Delete / Insert Data in mmap'ed File

2020-02-24 04:27发布

问题:

I am working on a script in Python that maps a file for processing using mmap().

The tasks requires me to change the file's contents by

  1. Replacing data
  2. Adding data into the file at an offset
  3. Removing data from within the file (not whiting it out)

Replacing data works great as long as the old data and the new data have the same number of bytes:

VDATA = mmap.mmap(f.fileno(),0)
start = 10
end = 20
VDATA[start:end] = "0123456789"

However, when I try to remove data (replacing the range with "") or inserting data (replacing the range with contents longer than the range), I receive the error message:

IndexError: mmap slice assignment is wrong size

This makes sense.

The question now is, how can I insert and delete data from the mmap'ed file? From reading the documentation, it seems I can move the file's entire contents back and forth using a chain of low-level actions but I'd rather avoid this if there is an easier solution.

回答1:

In lack of an alternative, I went ahead and wrote two helper functions - deleteFromMmap() and insertIntoMmap() - to handle the low level file actions and ease the development.

The closing and reopening of the mmap instead of using resize() is do to a bug in python on unix derivates leading resize() to fail. (http://mail.python.org/pipermail/python-bugs-list/2003-May/017446.html)
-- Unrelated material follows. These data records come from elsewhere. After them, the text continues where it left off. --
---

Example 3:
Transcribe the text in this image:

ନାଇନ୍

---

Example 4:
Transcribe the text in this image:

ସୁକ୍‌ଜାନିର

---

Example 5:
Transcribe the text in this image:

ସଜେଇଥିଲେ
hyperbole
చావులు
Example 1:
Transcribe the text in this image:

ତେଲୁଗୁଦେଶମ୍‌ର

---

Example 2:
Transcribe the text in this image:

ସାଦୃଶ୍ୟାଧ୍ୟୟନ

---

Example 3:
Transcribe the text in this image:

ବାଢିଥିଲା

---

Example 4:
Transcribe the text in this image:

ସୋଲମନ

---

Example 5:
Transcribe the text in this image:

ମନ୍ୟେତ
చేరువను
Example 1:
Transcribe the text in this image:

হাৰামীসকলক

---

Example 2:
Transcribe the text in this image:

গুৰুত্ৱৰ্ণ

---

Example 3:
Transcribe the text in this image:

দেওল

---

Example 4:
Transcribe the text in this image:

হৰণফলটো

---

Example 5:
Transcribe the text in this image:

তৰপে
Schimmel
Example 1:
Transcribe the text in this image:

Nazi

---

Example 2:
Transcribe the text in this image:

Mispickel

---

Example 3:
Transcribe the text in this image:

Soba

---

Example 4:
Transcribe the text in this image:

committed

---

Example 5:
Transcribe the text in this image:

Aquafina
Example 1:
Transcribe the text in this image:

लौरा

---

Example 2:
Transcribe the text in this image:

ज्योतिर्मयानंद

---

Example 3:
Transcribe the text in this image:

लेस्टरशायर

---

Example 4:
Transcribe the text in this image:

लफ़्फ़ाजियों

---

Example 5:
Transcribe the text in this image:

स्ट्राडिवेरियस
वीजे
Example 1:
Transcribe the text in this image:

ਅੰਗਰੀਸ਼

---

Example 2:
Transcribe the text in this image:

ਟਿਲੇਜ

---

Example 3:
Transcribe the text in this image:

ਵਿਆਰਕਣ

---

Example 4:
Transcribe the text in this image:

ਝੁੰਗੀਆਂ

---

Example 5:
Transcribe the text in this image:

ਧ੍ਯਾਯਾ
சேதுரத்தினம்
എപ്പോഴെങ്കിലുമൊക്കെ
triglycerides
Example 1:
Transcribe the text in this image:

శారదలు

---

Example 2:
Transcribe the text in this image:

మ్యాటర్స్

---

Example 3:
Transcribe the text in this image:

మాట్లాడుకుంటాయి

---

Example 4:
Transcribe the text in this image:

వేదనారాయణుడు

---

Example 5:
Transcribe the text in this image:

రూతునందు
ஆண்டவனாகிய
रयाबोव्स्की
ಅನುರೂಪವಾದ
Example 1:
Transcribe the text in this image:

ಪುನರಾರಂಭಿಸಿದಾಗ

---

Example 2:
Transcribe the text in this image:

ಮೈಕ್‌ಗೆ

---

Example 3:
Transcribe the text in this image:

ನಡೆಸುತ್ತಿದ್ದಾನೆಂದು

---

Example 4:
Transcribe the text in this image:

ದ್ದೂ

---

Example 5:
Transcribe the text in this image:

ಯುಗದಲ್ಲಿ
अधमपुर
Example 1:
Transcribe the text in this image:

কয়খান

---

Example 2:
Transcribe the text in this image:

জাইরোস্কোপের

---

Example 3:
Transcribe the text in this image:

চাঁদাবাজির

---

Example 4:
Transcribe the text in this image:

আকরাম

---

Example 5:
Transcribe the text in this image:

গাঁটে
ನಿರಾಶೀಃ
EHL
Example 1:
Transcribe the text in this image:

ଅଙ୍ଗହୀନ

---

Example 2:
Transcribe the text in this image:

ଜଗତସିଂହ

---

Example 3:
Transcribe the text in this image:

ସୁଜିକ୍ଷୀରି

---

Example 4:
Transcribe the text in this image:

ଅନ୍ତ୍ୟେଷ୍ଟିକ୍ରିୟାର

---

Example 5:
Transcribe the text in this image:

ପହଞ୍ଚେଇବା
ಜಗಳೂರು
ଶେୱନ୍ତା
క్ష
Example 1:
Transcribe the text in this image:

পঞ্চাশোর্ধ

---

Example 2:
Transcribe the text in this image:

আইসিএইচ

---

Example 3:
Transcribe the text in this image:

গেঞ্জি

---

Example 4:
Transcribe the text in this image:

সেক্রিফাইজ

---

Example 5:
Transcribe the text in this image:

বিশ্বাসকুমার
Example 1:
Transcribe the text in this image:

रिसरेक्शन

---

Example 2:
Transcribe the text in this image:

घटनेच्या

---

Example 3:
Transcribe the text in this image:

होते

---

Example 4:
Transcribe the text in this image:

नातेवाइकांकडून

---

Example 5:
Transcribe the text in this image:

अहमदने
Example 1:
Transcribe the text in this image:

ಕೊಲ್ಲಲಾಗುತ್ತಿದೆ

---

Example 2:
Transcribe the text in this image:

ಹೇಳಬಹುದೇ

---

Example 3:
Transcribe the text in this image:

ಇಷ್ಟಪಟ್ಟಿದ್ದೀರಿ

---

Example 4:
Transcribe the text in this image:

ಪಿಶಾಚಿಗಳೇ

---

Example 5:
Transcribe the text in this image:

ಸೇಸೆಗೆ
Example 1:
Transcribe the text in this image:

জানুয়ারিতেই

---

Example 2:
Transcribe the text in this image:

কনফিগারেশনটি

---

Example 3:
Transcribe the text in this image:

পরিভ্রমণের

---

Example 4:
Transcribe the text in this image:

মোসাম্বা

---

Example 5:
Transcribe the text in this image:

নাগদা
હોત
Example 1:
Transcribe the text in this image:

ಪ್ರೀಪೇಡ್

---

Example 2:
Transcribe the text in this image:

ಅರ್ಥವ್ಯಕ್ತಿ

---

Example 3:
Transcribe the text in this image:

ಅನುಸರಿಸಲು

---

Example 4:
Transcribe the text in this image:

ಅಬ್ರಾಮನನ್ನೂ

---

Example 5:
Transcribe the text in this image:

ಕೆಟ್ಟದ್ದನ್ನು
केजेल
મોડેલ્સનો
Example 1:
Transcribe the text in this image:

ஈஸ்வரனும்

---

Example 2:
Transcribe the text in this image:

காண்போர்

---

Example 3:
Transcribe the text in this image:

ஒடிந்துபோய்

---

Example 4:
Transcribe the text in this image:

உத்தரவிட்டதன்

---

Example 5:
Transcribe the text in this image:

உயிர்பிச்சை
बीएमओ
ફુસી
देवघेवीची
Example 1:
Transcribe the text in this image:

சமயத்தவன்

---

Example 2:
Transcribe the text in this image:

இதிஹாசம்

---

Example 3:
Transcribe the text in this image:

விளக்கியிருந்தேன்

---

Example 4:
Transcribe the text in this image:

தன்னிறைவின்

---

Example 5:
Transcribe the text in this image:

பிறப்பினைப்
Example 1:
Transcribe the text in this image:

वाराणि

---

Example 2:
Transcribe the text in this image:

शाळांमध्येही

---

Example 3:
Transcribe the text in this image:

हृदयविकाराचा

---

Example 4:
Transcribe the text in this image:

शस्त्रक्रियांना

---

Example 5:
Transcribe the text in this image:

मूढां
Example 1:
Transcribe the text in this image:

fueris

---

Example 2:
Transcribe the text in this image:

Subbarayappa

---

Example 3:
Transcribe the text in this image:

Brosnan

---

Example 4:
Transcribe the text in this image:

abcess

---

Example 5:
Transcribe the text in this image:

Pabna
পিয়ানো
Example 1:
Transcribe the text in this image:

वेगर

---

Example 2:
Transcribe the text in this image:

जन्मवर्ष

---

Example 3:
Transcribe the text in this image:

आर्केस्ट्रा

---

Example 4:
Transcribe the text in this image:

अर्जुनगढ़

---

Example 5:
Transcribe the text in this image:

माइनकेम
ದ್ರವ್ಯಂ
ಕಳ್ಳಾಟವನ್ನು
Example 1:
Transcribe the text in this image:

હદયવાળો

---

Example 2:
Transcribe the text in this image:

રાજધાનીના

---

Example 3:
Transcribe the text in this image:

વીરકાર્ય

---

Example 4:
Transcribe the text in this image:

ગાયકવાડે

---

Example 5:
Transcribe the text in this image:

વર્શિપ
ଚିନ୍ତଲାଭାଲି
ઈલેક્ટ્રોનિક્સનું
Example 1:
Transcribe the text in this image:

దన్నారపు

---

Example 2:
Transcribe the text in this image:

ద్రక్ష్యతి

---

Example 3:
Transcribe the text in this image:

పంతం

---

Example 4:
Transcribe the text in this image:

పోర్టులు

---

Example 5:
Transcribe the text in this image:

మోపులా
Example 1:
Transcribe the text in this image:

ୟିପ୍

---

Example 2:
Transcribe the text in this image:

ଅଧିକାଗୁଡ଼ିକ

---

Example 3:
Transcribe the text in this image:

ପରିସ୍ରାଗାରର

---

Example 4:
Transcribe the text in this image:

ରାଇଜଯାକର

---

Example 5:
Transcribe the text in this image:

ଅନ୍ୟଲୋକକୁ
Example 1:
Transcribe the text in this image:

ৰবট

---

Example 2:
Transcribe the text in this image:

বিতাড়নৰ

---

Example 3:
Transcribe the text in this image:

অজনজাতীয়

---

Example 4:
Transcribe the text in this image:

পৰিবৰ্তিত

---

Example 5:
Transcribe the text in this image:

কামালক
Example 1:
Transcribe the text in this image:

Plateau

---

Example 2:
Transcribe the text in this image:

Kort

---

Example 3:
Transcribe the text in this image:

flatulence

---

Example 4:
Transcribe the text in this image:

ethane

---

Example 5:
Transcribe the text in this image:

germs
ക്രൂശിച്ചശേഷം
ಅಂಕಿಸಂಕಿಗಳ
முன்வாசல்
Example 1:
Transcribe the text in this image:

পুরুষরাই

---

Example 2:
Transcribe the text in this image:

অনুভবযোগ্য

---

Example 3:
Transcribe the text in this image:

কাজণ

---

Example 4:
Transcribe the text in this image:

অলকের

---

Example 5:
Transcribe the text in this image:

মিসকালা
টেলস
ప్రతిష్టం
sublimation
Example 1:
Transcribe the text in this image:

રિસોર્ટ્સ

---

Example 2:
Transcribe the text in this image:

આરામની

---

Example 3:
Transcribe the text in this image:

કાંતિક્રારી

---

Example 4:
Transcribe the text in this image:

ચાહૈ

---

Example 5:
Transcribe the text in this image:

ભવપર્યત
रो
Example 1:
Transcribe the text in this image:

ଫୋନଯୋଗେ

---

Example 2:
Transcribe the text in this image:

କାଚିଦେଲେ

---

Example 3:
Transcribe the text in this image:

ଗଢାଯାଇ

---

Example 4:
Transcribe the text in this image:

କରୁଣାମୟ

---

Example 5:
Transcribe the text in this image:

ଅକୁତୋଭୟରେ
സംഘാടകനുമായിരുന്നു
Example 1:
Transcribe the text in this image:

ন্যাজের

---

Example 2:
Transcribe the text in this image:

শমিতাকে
The functions are included in a complete example. The use of a global is due to the format of the main project but you can easily adapt it to match your coding standards.

import mmap

# f contains "0000111122223333444455556666777788889999"

f = open("data","r+")
VDATA = mmap.mmap(f.fileno(),0)

def deleteFromMmap(start,end):
    global VDATA
    length = end - start
    size = len(VDATA)
    newsize = size - length

    VDATA.move(start,end,size-end)
    VDATA.flush()
    VDATA.close()
    f.truncate(newsize)
    VDATA = mmap.mmap(f.fileno(),0)

def insertIntoMmap(offset,data):
    global VDATA
    length = len(data)
    size = len(VDATA)
    newsize = size + length

    VDATA.flush()
    VDATA.close()
    f.seek(size)
    f.write("A"*length)
    f.flush()
    VDATA = mmap.mmap(f.fileno(),0)

    VDATA.move(offset+length,offset,size-offset)
    VDATA.seek(offset)
    VDATA.write(data)
    VDATA.flush()

deleteFromMmap(4,8)

# -> 000022223333444455556666777788889999

insertIntoMmap(4,"AAAA")

# -> 0000AAAA22223333444455556666777788889999


回答2:

There is no way to shift contents of a file (be it mmap'ed or plain) without doing it explicitly. In the case of a mmap'ed file, you'll have to use the mmap.move method.